═══ Dataset entries ═══

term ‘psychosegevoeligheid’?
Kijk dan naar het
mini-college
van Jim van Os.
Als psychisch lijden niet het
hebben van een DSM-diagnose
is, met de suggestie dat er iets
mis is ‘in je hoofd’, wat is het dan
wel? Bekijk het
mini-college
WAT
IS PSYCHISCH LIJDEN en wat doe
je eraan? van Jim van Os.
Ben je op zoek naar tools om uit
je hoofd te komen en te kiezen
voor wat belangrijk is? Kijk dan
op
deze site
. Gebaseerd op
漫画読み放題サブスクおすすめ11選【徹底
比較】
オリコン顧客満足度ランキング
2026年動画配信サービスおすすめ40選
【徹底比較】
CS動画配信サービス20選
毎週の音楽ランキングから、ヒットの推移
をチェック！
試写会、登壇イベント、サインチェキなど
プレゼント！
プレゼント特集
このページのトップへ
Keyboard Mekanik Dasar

═══

Goal of the exercise:
Your output should be the lines from the one with "je eraan? van Jim van Os." through the end of the records above, copied exactly.

Worked solution:
je eraan? van Jim van Os.
Ben je op zoek naar tools om uit
je hoofd te komen en te kiezen
voor wat belangrijk is? Kijk dan
op
deze site
. Gebaseerd op
漫画読み放題サブスクおすすめ11選【徹底
比較】
オリコン顧客満足度ランキング
2026年動画配信サービスおすすめ40選
【徹底比較】
CS動画配信サービス20選
毎週の音楽ランキングから、ヒットの推移
をチェック！
試写会、登壇イベント、サインチェキなど
プレゼント！
プレゼント特集
このページのトップへ
Keyboard Mekanik Dasar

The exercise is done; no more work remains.